In academia, the people I see are constantly talking about discourse. The “this” discourse and the “that” discourse. I have not worked in any of their disciplines, but over time I have decided that they are talking about a certain kind of story or narrative. It is a story of mythic proportions, except it isn’t a myth in the sense that it is purported to be true.

So I have a client who is studying the “disabilities rights discourse.” He is reviewing the news media coverage prior to the passage of the ADA in order to see whether the discourse in the media changed the way the politicians talked about disabilities rights.

Discourse includes the words and pays attention to the choice of words. Do we refer to the disabled as the “disabled” or as “crips.” Do we talk about them with respect or as if they were feeble-brained.

There are discourses all over the place. Every community has a discourse. Every nation has one. So do cultures, sports, businesses. Each uses words in unique ways. Sometimes the same word is used differently. Sometimes different words are used similarly.

It’s more than that, of course. It’s a way of characterizing a conversation that is more that a conversation. It is an ongoing conversation. It is a conversation between many people who may not even be talking to each other. It is, I believe a kind of summary of all the things that people say and the way they say it within a certain, specifically defined context.

As such, it is not something you can specifically delineate or define. It is a fuzzy-edged concept. You can claim people misuse it, but that will be academic masturbation (and there’s a lot of that going on). I’m not sure what problem you have with it or how people use it. I think the best thing to do is to try to understand how people are using it. It’s not always clear, and I think a lot of people use it as a catch-all term that they hope will allow them to avoid specifically defining what they are looking at. In other words, it’s a pseudo-word. Probably from Derrida or Foucoult or some other member of the lit crit pantheon.

Now don’t get me wrong. I have great respect for theorists, but I also have great respect for communicators. It does not make me happy when the former is not the latter. I tend to make fun of people who can’t make themselves understood, especially if they are big-wig academics. Just because you are smart is no excuse to be unable to talk with an uncurled tongue.

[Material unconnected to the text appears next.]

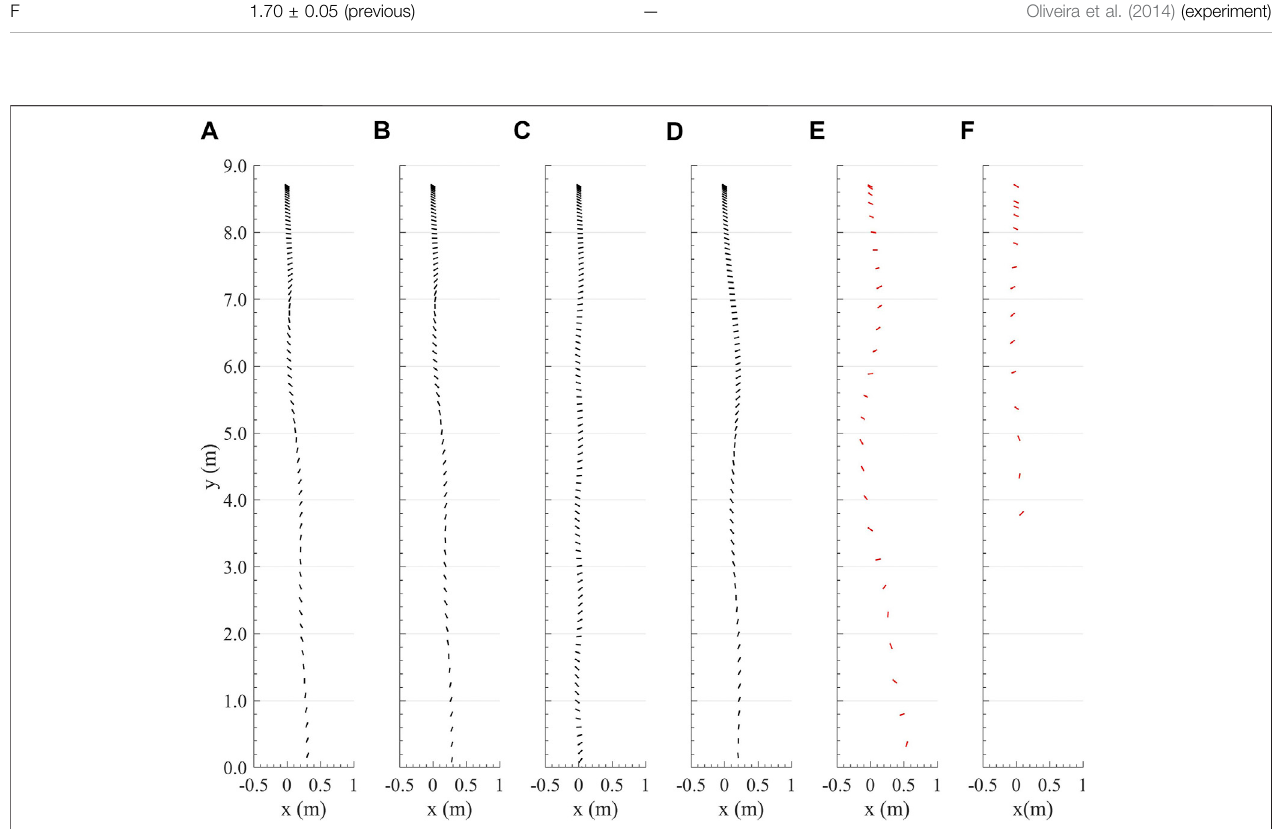
FIGURE 1 | Trajectory of a cylindrical particle released in still air condition in the present simulations using center of pressure formulation of (A) Rayleigh (1876); (B) Marchildon et al. (1964); (C) Rosendahl (2000); (D) Yin et al. (2003); (E) Oliveira et al. (2014); and (F) the experiment of Oliveira et al. (2014).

Anyway, I my experience people often call things a “discourse” when they aren’t sure what they are talking about. This is fine. Most researchers don’t know what they are talking about when they start. That’s why they do the research. But academics is a blood sport, and so many people will see an opening and they have to attack it.

I suggest that we instead ask questions and try to help the poor fellow figure out what it is they are trying to understand. Of course, it is my job to do this, but I still think it’s nicer to try to help each other than to score points by poking pins into each other. So what discourse is that? The discourse of redemption? Cooperation? I don’t know. You tell me.